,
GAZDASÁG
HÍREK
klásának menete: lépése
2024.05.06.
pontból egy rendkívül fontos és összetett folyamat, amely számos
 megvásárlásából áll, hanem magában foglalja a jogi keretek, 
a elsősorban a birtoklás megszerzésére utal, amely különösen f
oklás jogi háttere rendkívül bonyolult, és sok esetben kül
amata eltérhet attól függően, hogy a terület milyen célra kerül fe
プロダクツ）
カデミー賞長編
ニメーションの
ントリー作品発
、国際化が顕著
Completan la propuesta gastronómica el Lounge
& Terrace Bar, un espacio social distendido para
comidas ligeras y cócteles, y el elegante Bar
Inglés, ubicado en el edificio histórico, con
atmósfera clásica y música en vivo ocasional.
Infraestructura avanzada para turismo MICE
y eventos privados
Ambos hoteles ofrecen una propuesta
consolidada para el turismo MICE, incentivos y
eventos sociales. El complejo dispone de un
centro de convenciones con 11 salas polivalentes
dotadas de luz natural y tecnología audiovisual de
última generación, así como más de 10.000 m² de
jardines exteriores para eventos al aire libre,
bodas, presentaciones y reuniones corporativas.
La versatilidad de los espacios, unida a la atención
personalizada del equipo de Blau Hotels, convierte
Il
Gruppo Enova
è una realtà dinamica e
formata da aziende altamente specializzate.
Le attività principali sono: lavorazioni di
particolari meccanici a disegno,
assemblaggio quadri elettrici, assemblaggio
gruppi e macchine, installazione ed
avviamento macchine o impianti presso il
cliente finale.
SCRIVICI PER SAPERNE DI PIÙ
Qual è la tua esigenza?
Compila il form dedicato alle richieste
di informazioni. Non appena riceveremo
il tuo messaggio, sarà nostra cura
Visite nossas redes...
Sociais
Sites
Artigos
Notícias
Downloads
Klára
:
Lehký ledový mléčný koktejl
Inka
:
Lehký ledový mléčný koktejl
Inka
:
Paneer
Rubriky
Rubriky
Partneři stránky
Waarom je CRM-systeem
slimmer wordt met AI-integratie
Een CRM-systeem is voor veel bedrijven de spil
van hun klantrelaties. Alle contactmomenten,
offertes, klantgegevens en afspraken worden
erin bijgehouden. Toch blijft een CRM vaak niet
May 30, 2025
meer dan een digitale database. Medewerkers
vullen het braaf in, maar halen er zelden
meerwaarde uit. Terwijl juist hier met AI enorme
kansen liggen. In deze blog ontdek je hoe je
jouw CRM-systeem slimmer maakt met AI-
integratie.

= WORK TASK =
All entries shown above should be printed again exactly.

= TASK RESPONSE =
,
GAZDASÁG
HÍREK
klásának menete: lépése
2024.05.06.
pontból egy rendkívül fontos és összetett folyamat, amely számos
 megvásárlásából áll, hanem magában foglalja a jogi keretek, 
a elsősorban a birtoklás megszerzésére utal, amely különösen f
oklás jogi háttere rendkívül bonyolult, és sok esetben kül
amata eltérhet attól függően, hogy a terület milyen célra kerül fe
プロダクツ）
カデミー賞長編
ニメーションの
ントリー作品発
、国際化が顕著
Completan la propuesta gastronómica el Lounge
& Terrace Bar, un espacio social distendido para
comidas ligeras y cócteles, y el elegante Bar
Inglés, ubicado en el edificio histórico, con
atmósfera clásica y música en vivo ocasional.
Infraestructura avanzada para turismo MICE
y eventos privados
Ambos hoteles ofrecen una propuesta
consolidada para el turismo MICE, incentivos y
eventos sociales. El complejo dispone de un
centro de convenciones con 11 salas polivalentes
dotadas de luz natural y tecnología audiovisual de
última generación, así como más de 10.000 m² de
jardines exteriores para eventos al aire libre,
bodas, presentaciones y reuniones corporativas.
La versatilidad de los espacios, unida a la atención
personalizada del equipo de Blau Hotels, convierte
Il
Gruppo Enova
è una realtà dinamica e
formata da aziende altamente specializzate.
Le attività principali sono: lavorazioni di
particolari meccanici a disegno,
assemblaggio quadri elettrici, assemblaggio
gruppi e macchine, installazione ed
avviamento macchine o impianti presso il
cliente finale.
SCRIVICI PER SAPERNE DI PIÙ
Qual è la tua esigenza?
Compila il form dedicato alle richieste
di informazioni. Non appena riceveremo
il tuo messaggio, sarà nostra cura
Visite nossas redes...
Sociais
Sites
Artigos
Notícias
Downloads
Klára
:
Lehký ledový mléčný koktejl
Inka
:
Lehký ledový mléčný koktejl
Inka
:
Paneer
Rubriky
Rubriky
Partneři stránky
Waarom je CRM-systeem
slimmer wordt met AI-integratie
Een CRM-systeem is voor veel bedrijven de spil
van hun klantrelaties. Alle contactmomenten,
offertes, klantgegevens en afspraken worden
erin bijgehouden. Toch blijft een CRM vaak niet
May 30, 2025
meer dan een digitale database. Medewerkers
vullen het braaf in, maar halen er zelden
meerwaarde uit. Terwijl juist hier met AI enorme
kansen liggen. In deze blog ontdek je hoe je
jouw CRM-systeem slimmer maakt met AI-
integratie.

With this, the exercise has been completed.